[PROVIDED RECORDS]
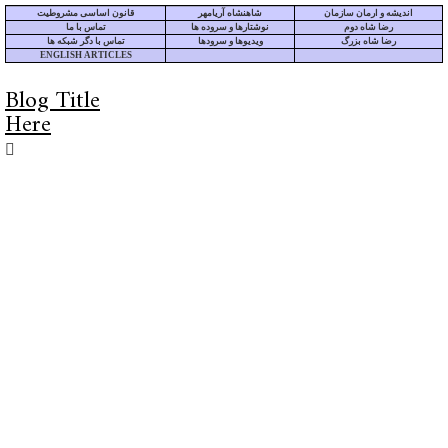
اندیشه و ارمان سازمان
شاهنشاه آریامهر
قانون اساسی مشروطیت
رضا شاه دوم
نوشتارها و سروده ها
تماس با ما
رضا شاه بزرگ
ویدیوها و سرودها
تماس با دگر شبکه ها
ENGLISH ARTICLES
Blog Title
Here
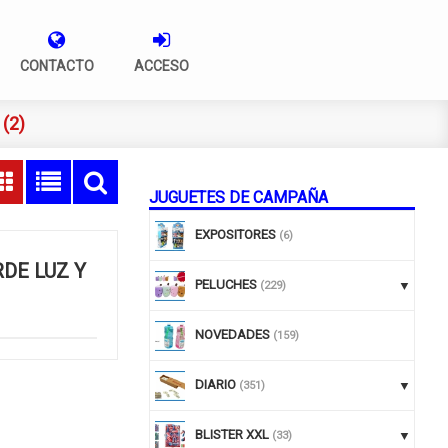
CONTACTO
ACCESO
(2)
JUGUETES DE CAMPAÑA
EXPOSITORES
(6)
DE LUZ Y
PELUCHES
(229)
NOVEDADES
(159)
DIARIO
(351)
BLISTER XXL
(33)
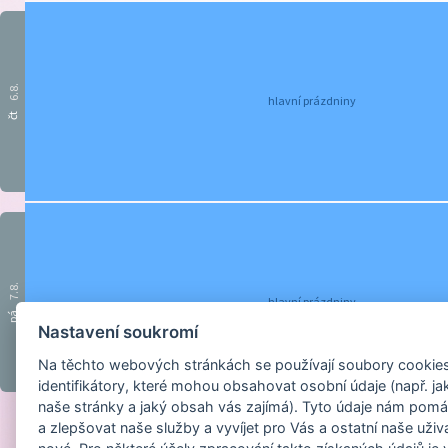
6.8.
hlavní prázdniny
čt
7.8.
hlavní prázdniny
pá
Nastavení soukromí
Na těchto webových stránkách se používají soubory cookies 
identifikátory, které mohou obsahovat osobní údaje (např. ja
naše stránky a jaký obsah vás zajímá). Tyto údaje nám pomá
a zlepšovat naše služby a vyvíjet pro Vás a ostatní naše uživ
Provozováno na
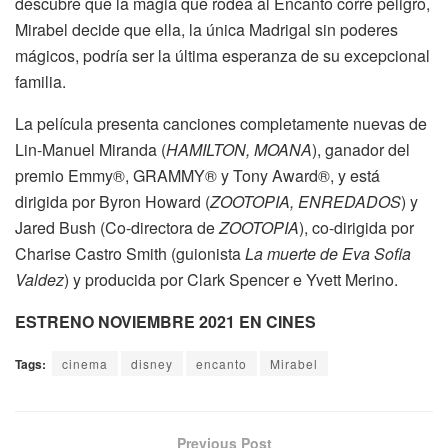
descubre que la magia que rodea al Encanto corre peligro,
Mirabel decide que ella, la única Madrigal sin poderes
mágicos, podría ser la última esperanza de su excepcional
familia.
La película presenta canciones completamente nuevas de
Lin-Manuel Miranda (
HAMILTON, MOANA
), ganador del
premio Emmy®, GRAMMY® y Tony Award®, y está
dirigida por Byron Howard (
ZOOTOPIA, ENREDADOS
) y
Jared Bush (Co-directora de
ZOOTOPIA
), co-dirigida por
Charise Castro Smith (guionista
La muerte de Eva Sofia
Valdez
) y producida por Clark Spencer e Yvett Merino.
ESTRENO NOVIEMBRE 2021 EN CINES
Tags:
cinema
disney
encanto
Mirabel
Previous Post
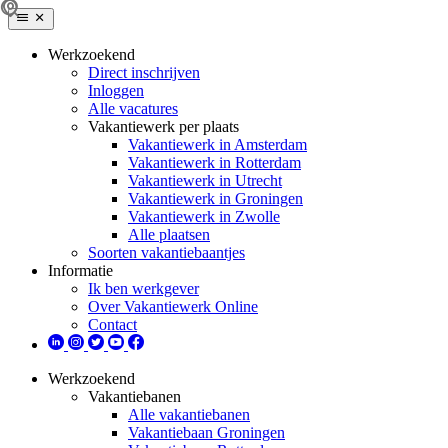
Werkzoekend
Direct inschrijven
Inloggen
Alle vacatures
Vakantiewerk per plaats
Vakantiewerk in Amsterdam
Vakantiewerk in Rotterdam
Vakantiewerk in Utrecht
Vakantiewerk in Groningen
Vakantiewerk in Zwolle
Alle plaatsen
Soorten vakantiebaantjes
Informatie
Ik ben werkgever
Over Vakantiewerk Online
Contact
Werkzoekend
Vakantiebanen
Alle vakantiebanen
Vakantiebaan Groningen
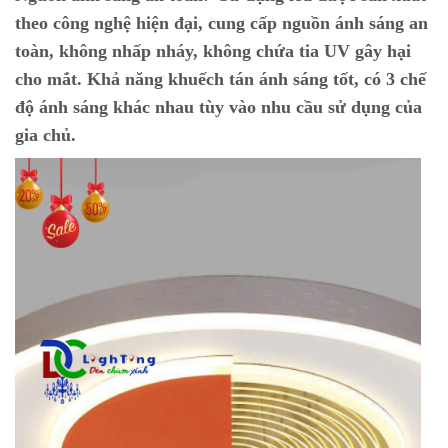
theo công nghệ hiện đại, cung cấp nguồn ánh sáng an
toàn, không nhấp nháy, không chứa tia UV gây hại
cho mắt. Khả năng khuếch tán ánh sáng tốt, có 3 chế
độ ánh sáng khác nhau tùy vào nhu cầu sử dụng của
gia chủ.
[/PROVIDED RECORDS]
In the entries above, identify each line that includes the string "dirigida", then copy it.

dirigida por Byron Howard (
), co-dirigida por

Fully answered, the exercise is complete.